Tu les as plantés, ils ont même pris racine, ils vont bien, ils font même du fruit :

tu es près de leur bouche,

mais loin de leurs reins. »

Jérémie, XII

1.- Ma lecture de La Conjuration des imbéciles de John Kennedy Toole avait laissée grande ouverte une question : celle de la nature des rapports de ce roman avec un autre livre, qui en est un élément essentiel : la Consolation de la philosophie de Boèce.

Une autre question pourrait être : quels rapports entre ces deux hommes, Boèce et le personnage principal de La Conjuration des imbéciles, Ignatius ? Ou encore : quels rapport entre Boèce, Ignatius et J. K. Toole ?

Il m’avait paru absolument nécessaire, la Conjuration terminée, de lire sans tarder la Consolation. Comme si j’allais y trouver une clef – si toutefois il y en avait une à chercher, de quoi, et laquelle ?

Wikipedia nous enseigne que la structure de la Conjuration est « calquée » sur celle de la Consolation, sans développer plus avant cet alléchant constat. Qu’est-ce que cela peut vouloir dire au juste ? S’agit-il d’une correspondance numérique de divisions en livres et en chapitres ? Pourrait-on alors découvrir cette fameuse clef par une lecture synoptique des deux ouvrages ?

Hélas, cette première piste tourne court très vite. Le livre I de Boèce contient 13 divisions, le UN de Toole en contient III. Il faudrait donc, en termes de correspondances, chercher quelque chose ailleurs, de plus subtil, des analogies, mais inversées...

D’autres ont peut-être eu cette chance : « In the Consolation itself, Lady Philosophy instructs the narrator to reject Fortuna’s wheel and to see that fate is ultimately under the control of providence. (…) Just as Boethius’s Lady Philosophy contradicts his narrator, Confederacy’s narrative contradicts Ignatius’s views : out of the apparent chaos of fate the order of the plot arises. » (Leighton, p. 7 – cf. lien n° 2 ci-dessous).

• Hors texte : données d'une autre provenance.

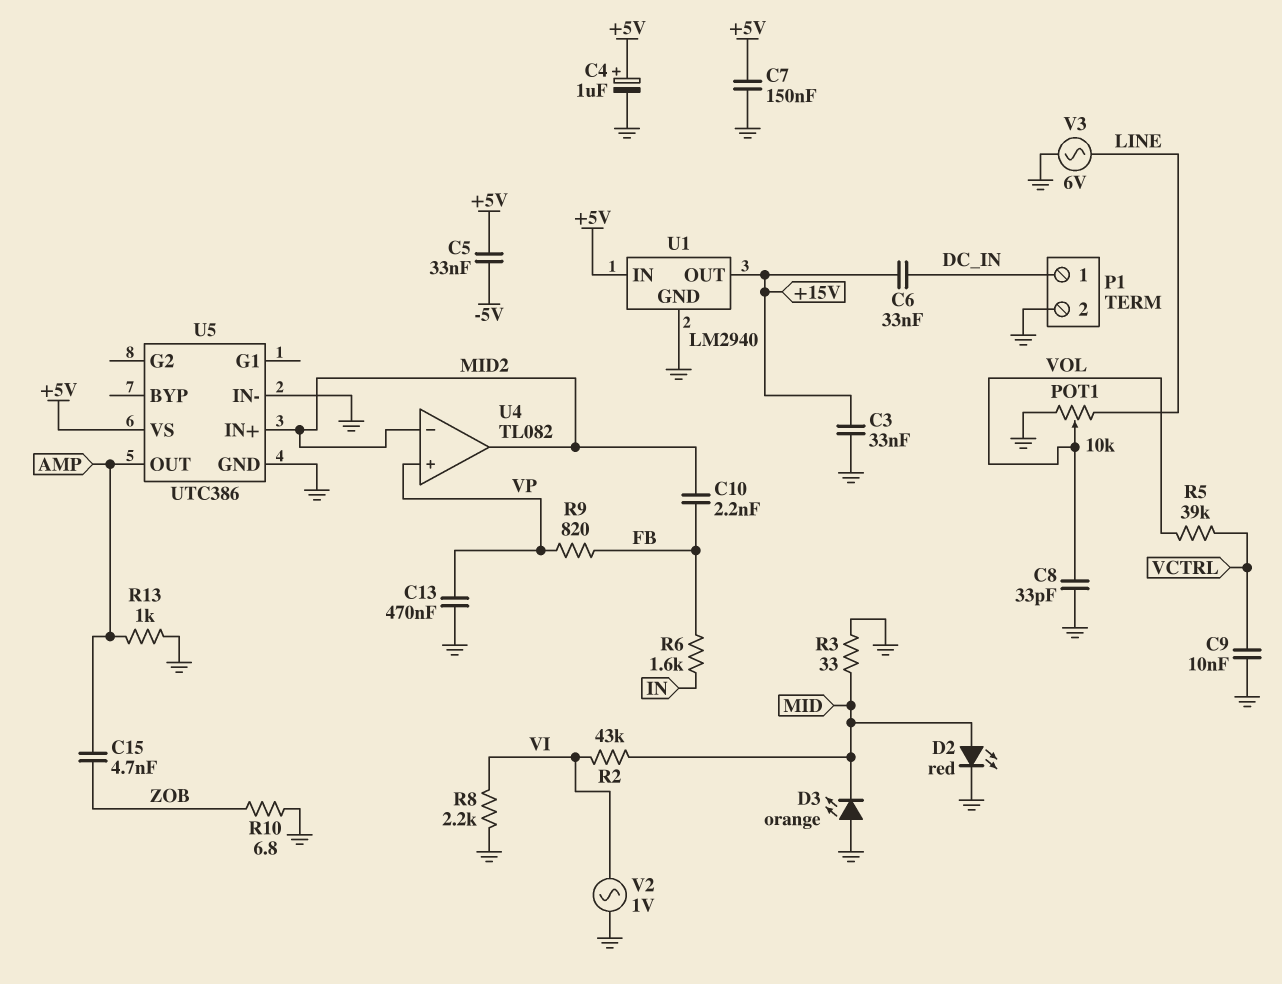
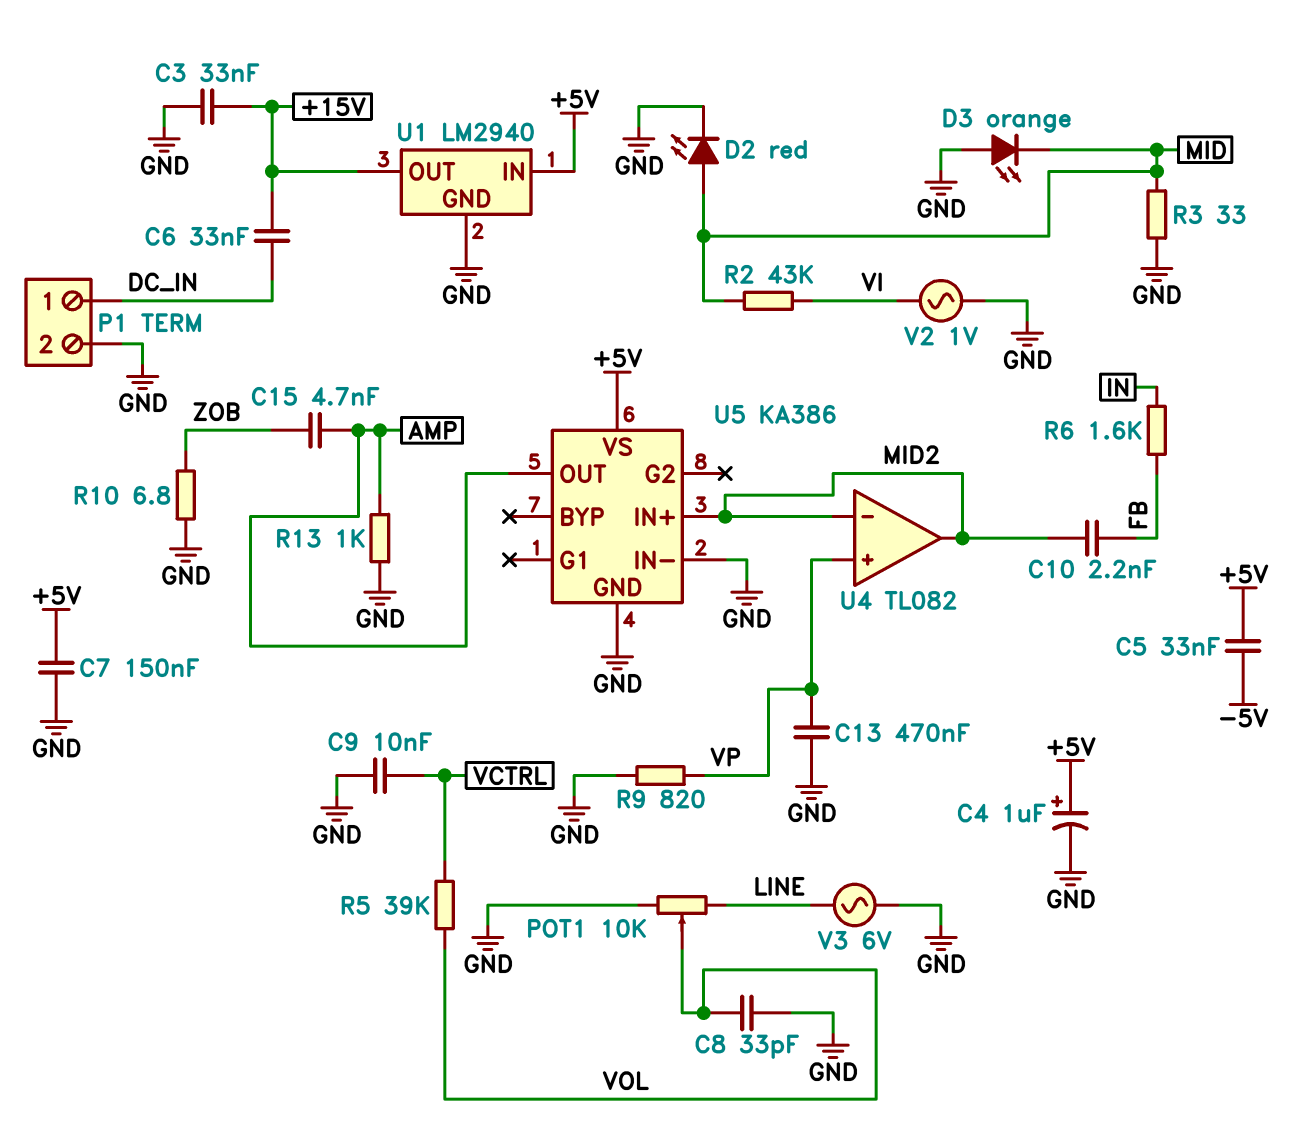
R8: 2.2k (GND, VI) -> none
R9: 820 (FB, VP) -> 820 (GND, VP)
U5: UTC386 -> KA386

La Consolation est le journal d’un condamné à mort qui écrit entre deux séances de torture ; La Conjuration, à la fois l’histoire d’un homme torturé par son anneau pylorique qui écrit sur des cahiers d’écolier et l’œuvre d’un auteur inconnu qui se donnera la mort à trente-deux ans en 1969 par asphyxie au gaz « parce qu’il se croyait un écrivain raté » (Bernard Saux, Le Matin, cité en quatrième de couverture de l’édition française 10-18).

Un écrivain raté dont le roman est édité en 1980 et reçoit le Prix Pulitzer post mortem. On marche sur la tête. Même la vraie vie aura démenti le destin de Toole : « out of the apparent chaos of fate the order of the plot arises », dit Leighton. De l’absence de sens apparent de la destinée, émerge la cohérence de l’intrigue, émerge aussi la réhabilitation de l’auteur. La Roue tourne. La Justice est rétablie.

Marc Fumaroli, dans une brillante préface à la Consolation (éditions Rivages Poche, 1989), constate que « Boèce a découragé les plus grands » ; « la tragédie de Boèce et son héroïsme auraient dû, faute de lui valoir les autels posthumes et la palme du martyre, inspirer poètes et dramaturges. Il n’en a rien été », écrit-il. Que le Boèce historique ne soit pas devenu un personnage littéraire à la manière d’Esther ou de Britannicus parce que sa vie était déjà un roman, soit ; mais Toole a réellement réussi le pari beaucoup plus audacieux de faire de sa Consolation un personnage de son roman à lui, la Conjuration.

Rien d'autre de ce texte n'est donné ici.